University of Virginia Library


107

Upon Birth and Infancy.

1

Birth is a kind of Resurrection;
For Man is buried ere he be brought forth.
Th'membrane that veiles the tender Embrion
Is first its winding sheet, then swadling cloath.
Death ushers in mans life, so that the wombe
Is both his genethliack Inne and Tombe.

2

Birth is a kind of Goal delivery.
A Prisoner ere he knowes what's to be free
Man is.
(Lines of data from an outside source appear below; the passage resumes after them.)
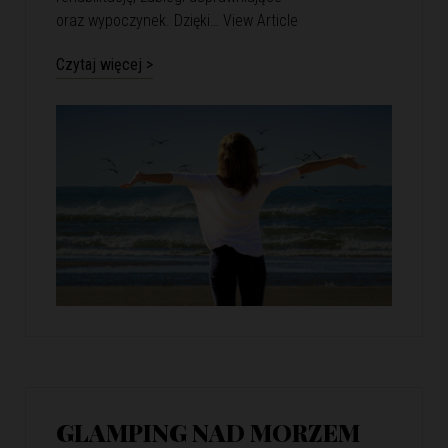
oraz wypoczynek. Dzięki…
View Article
Czytaj więcej >
GLAMPING NAD MORZEM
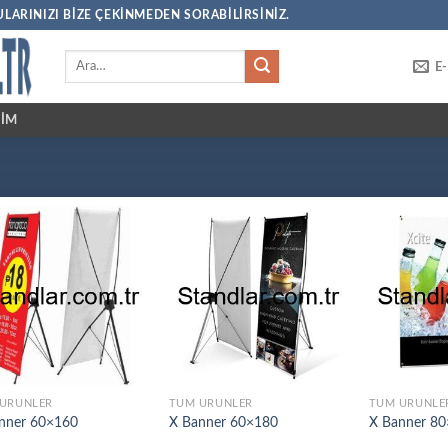
LARINIZI BIZE ÇEKINMEDEN SORABILIRSINIZ.
E
ŞIM
ÜRÜNLER
TÜM ÜRÜNLER
TÜM ÜRÜNLE
nner 60×160
X Banner 60×180
X Banner 8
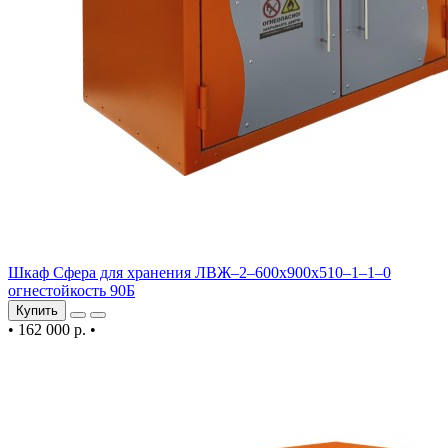
Шкаф Сфера для хранения ЛВЖ–2–600х900х510–1–1–0
огнестойкость 90Б
Купить
•
162 000 р.
•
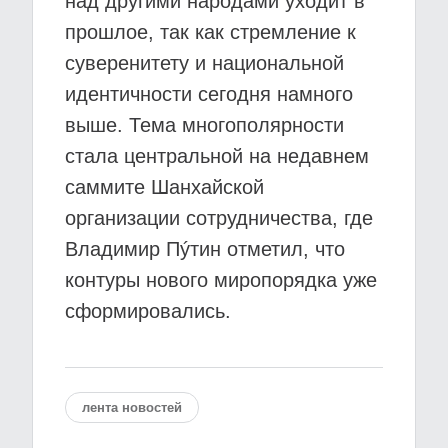
над другими народами уходит в
прошлое, так как стремление к
суверенитету и национальной
идентичности сегодня намного
выше. Тема многополярности
стала центральной на недавнем
саммите Шанхайской
организации сотрудничества, где
Владимир Пýтин отметил, что
контуры нового миропорядка уже
сформировались.
лента новостей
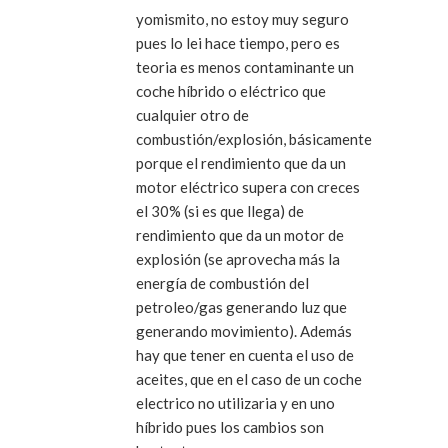
yomismito, no estoy muy seguro
pues lo lei hace tiempo, pero es
teoria es menos contaminante un
coche híbrido o eléctrico que
cualquier otro de
combustión/explosión, básicamente
porque el rendimiento que da un
motor eléctrico supera con creces
el 30% (si es que llega) de
rendimiento que da un motor de
explosión (se aprovecha más la
energía de combustión del
petroleo/gas generando luz que
generando movimiento). Además
hay que tener en cuenta el uso de
aceites, que en el caso de un coche
electrico no utilizaria y en uno
híbrido pues los cambios son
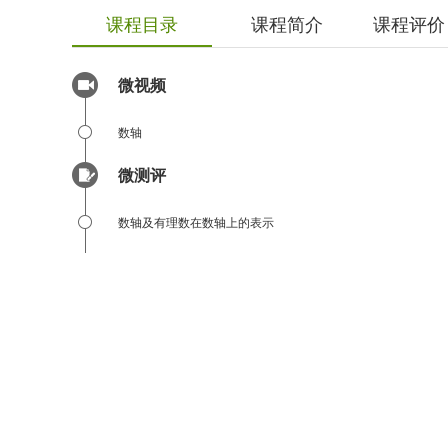
课程目录
课程简介
课程评价
微视频
数轴
微测评
数轴及有理数在数轴上的表示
Thrice three Moneths doth he cloystered lie
In a maturnall Dungeon, after, he
Lives halfe in nights; whom Lucine forth doth let
Leaves not his darknesse, but exchanges it.

108

3

Gods Commissary Nature doth bestow
The inborn Principalls and Physicall
Dictates of Reason on him, this yee don't know.
And thus alone he proves he's rationall,
He wailes with cries which no salt teares do want
The Ignorance of which he's Ignorant.

4

His lives twilight, or dawning of the Day
In this same wheel or circular is spent,
He sucks, sleeps, cries, Tria sunt omnia.
As if he deem'd Death gain, Life punishment.
He's quiet but sleeping when in jeast he dies,
But when he wakes, and finds he lives, he cries.

5

He is beholding to (though he's by Birth
The Monarch of the whole creation)
Brute Animalls and hospitable earth
Both for his vestments and nutrition.
Being cloath'd he's lull'd asleep by his own cry,
So, ere he 'gins to live, he learns to die.